Harvard LIL Fellowship — Part 5

Matt Miller
5 min readNov 8, 2017

--

The final installment reviewing my work done as a Fellow at the Harvard Library Innovation Lab this summer. In the last part we looked at some approaches employed to build up metadata around a case law opinion. Using some algorithmic matching and a crowdsourcing tool to enhance each record with data that could be linked to external sources. The reason behind this preliminary work was to get records ready to exist in an linked data ecosystem. The overarching thesis supposed if you could weave this data into large knowledge systems like Wikipedia/Wikidata where the users are you can increase exposure to this new (freely) available and powerful dataset. We will also look at some potential discovery avenues linking this data opens up.

* PROBLEM REQUIREMENTS
Please answer these from the fellowship post, numbering each answer to match:
1. On what date was it published?
2. At which lab did the writer serve as a Fellow?
3. Which large knowledge systems does it name as places to weave the data into?
The data that comes next is separate material, apart from the fellowship post.

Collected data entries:
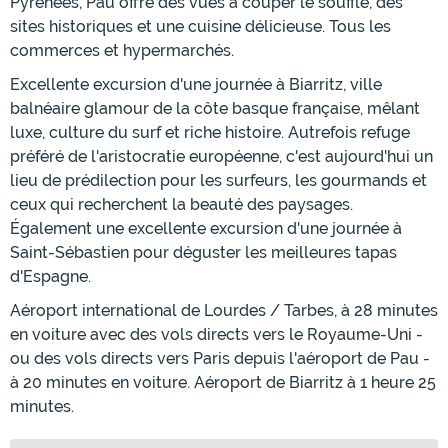
Pyrénées, Pau offre des vues à couper le souffle, des
sites historiques et une cuisine délicieuse. Tous les
commerces et hypermarchés.
Excellente excursion d'une journée à Biarritz, ville
balnéaire glamour de la côte basque française, mêlant
luxe, culture du surf et riche histoire. Autrefois refuge
préféré de l'aristocratie européenne, c'est aujourd'hui un
lieu de prédilection pour les surfeurs, les gourmands et
ceux qui recherchent la beauté des paysages.
Également une excellente excursion d'une journée à
Saint-Sébastien pour déguster les meilleures tapas
d'Espagne.
Aéroport international de Lourdes / Tarbes, à 28 minutes
en voiture avec des vols directs vers le Royaume-Uni -
ou des vols directs vers Paris depuis l'aéroport de Pau -
à 20 minutes en voiture. Aéroport de Biarritz à 1 heure 25
minutes.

* WRITTEN RESPONSE
1. Nov 8, 2017
2. The Harvard Library Innovation Lab
3. Wikipedia/Wikidata